Hidden Trade-offs in Private Credit Funds

Session 04
SG
Soumendra Ghosh
CIO, Vivriti Asset
Management
SJ
Saurabh Jhalaria
CIO, Alternative Credit
Strategies, Incred
SV
Subhashree Vijayaraghavan
Senior Fund Manager,
Credit Alternatives, HDFC AMC

KEY TAKEAWAYS

  • Private credit exists to provide bespoke and flexible capital, addressing situations where standard bank or public market solutions do not work.
  • Private credit in India is still under-penetrated, at around 2-3% of GDP, compared to ~10% in the US, indicating significant headroom for growth.
  • Increased competition and capital inflows have led to a compression in cost, with pricing coming down by nearly 100-200 bps for the same level of risk.
  • Private credit isn't competing with banks. It fills the gap where bank risk appetite, and cookie-cutter solutions fall short.
  • Collateral should not be viewed as a proxy for cash flows. It should be assessed on whether it is meaningful to the borrower and brings them to the table to talk/negotiate.
  • Ratings matter less in private markets because deals are bespoke to the borrower. In that context, ratings don't offer much guidance.

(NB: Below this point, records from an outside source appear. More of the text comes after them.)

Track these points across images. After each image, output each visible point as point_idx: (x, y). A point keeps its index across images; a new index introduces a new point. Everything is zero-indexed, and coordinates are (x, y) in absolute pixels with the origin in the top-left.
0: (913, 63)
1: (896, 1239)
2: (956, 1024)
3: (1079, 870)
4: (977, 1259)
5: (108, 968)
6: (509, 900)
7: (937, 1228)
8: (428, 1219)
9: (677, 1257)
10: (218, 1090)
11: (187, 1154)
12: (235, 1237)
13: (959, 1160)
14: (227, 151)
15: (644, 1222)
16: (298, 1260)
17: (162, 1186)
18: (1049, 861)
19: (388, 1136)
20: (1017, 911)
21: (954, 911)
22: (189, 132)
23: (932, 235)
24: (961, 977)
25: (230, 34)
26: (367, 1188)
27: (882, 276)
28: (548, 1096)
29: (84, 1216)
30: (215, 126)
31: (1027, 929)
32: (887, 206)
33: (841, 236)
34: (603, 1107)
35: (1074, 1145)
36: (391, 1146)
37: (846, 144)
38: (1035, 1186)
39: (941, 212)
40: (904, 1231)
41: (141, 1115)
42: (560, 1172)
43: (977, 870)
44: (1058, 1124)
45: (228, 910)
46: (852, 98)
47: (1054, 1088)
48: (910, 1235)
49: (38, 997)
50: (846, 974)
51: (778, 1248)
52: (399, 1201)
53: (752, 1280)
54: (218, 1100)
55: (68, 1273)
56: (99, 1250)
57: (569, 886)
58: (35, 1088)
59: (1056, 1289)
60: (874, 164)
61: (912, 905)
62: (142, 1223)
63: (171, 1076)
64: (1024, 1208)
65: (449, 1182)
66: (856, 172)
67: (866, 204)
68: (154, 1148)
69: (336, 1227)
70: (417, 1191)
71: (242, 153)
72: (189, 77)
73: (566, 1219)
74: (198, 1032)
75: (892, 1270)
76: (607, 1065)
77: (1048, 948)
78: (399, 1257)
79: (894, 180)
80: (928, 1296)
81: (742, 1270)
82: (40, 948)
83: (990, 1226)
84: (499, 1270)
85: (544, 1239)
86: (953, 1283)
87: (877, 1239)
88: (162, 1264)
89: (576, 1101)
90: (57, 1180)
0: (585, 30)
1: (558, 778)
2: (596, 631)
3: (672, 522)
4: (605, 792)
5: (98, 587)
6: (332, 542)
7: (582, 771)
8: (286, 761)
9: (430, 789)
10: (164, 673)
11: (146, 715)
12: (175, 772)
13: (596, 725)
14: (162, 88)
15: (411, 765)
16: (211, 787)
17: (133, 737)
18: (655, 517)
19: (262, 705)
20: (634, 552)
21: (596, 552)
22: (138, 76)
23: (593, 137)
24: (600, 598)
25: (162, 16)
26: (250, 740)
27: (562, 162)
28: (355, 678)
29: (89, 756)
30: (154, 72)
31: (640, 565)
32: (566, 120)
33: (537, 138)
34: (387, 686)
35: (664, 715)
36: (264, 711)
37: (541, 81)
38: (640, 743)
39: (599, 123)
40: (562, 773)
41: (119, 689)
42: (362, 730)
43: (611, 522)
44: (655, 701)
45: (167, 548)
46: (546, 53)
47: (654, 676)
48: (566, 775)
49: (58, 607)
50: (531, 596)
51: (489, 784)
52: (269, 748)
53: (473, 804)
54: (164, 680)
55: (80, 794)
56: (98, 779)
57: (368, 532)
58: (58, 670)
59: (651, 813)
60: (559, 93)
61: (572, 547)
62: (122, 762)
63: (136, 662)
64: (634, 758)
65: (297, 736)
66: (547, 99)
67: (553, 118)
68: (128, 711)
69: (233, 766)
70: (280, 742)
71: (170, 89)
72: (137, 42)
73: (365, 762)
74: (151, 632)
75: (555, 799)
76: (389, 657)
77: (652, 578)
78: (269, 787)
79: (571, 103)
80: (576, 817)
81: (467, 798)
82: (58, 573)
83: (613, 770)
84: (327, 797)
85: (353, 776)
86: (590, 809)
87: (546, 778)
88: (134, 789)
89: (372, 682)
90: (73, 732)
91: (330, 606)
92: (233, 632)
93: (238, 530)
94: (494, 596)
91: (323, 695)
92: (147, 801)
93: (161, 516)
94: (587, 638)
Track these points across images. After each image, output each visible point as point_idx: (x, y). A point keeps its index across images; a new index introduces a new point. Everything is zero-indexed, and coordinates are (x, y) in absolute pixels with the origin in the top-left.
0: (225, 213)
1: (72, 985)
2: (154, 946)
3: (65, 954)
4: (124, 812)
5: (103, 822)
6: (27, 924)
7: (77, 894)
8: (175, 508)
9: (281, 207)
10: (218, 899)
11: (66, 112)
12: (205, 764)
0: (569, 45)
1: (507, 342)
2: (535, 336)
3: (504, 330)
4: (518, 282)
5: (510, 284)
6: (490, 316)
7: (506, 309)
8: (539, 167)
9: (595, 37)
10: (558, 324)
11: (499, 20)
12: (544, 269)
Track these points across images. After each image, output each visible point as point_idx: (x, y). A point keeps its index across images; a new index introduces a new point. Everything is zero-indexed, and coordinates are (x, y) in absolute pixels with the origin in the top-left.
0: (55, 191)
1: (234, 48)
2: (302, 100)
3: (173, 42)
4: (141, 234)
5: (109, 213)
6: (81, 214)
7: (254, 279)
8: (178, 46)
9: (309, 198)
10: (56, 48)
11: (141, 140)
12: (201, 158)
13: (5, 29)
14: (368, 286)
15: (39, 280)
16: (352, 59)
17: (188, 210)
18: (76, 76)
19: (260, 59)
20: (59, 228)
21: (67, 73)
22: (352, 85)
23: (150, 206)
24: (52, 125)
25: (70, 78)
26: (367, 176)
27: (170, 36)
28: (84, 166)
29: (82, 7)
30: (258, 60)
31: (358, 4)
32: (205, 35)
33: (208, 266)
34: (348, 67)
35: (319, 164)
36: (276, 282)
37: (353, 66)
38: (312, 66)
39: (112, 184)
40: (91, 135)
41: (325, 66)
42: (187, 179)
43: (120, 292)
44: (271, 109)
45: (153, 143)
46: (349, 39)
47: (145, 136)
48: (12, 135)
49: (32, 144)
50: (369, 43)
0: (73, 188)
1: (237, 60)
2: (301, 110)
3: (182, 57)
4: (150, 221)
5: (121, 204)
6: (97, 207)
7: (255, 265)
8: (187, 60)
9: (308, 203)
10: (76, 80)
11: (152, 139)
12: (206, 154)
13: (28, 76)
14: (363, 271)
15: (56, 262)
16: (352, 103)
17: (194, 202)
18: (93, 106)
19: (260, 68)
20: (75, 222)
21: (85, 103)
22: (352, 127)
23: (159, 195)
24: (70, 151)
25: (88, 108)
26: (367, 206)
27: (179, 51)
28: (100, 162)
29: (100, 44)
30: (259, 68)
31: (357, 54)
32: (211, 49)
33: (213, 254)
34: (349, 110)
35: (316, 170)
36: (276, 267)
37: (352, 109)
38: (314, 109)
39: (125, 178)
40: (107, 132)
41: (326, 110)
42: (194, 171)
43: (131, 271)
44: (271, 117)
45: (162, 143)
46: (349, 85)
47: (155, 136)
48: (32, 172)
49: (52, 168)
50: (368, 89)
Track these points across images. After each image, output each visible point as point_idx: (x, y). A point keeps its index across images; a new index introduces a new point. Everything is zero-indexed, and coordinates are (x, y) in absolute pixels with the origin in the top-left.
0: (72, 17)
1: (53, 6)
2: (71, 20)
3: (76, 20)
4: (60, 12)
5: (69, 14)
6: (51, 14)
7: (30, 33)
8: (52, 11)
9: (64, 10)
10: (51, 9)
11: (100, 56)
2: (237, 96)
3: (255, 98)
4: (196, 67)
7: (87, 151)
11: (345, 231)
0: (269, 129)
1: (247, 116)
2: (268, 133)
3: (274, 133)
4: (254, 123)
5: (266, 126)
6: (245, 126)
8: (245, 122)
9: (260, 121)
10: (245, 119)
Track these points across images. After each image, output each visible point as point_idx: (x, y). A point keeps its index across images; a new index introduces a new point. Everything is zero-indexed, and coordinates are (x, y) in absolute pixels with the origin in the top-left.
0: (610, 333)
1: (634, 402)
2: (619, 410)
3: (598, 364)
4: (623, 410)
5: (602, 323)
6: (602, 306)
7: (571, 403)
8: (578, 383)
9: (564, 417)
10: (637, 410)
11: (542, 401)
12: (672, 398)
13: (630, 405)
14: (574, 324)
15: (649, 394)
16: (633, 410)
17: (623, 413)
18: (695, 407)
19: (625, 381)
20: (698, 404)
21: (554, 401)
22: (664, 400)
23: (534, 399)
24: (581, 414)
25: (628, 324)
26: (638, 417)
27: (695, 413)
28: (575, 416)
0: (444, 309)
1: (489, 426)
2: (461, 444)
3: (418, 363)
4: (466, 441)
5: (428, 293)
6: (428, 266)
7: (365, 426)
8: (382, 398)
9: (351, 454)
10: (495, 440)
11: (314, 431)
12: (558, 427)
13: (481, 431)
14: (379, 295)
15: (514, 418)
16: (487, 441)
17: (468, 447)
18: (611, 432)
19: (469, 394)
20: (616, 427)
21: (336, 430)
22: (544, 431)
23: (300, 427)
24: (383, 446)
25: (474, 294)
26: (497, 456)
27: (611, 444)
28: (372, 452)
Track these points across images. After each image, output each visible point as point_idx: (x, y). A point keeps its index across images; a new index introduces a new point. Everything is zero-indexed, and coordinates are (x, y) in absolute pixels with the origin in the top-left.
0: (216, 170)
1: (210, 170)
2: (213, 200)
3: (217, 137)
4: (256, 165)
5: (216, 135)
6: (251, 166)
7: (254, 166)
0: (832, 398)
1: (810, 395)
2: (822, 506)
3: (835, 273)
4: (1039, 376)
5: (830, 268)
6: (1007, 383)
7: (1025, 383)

"Factors driving increased interest in private credit include a widening borrower base and stable regulation that has reduced interconnectedness with the banking system"

- Soumendra Ghosh

Investing in Deep Tech Sizing, Staging,
and Strategies

Session 05
AR
Arjun Rao
General Partner, Speciale Invest
SJ
Manu Iyer
Managing Partner, Bluehill.VC
SS
Shubham Sandeep
Managing Partner, Pi Venture

KEY TAKEAWAYS

  • In deep tech, velocity of TAM matters more than absolute TAM, reflecting the importance of adoption speed over market size.
  • Science risk is hard to take because the time horizon for the science to work is uncertain. That said, every once in a while, we do take science risk as well due to intellectual curiosity and a high level of upside potential.
  • New Age deep tech founders are now thinking of commercialisation very proactively, learning from the initial cohort of founders.
  • Family offices are emerging as relevant capital providers in deep tech, leveraging long operating horizons and experience in building businesses over long cycles.

"With the India growth story, a significant amount of foundational infrastructure still needs to be built, and much of it falls under deep tech."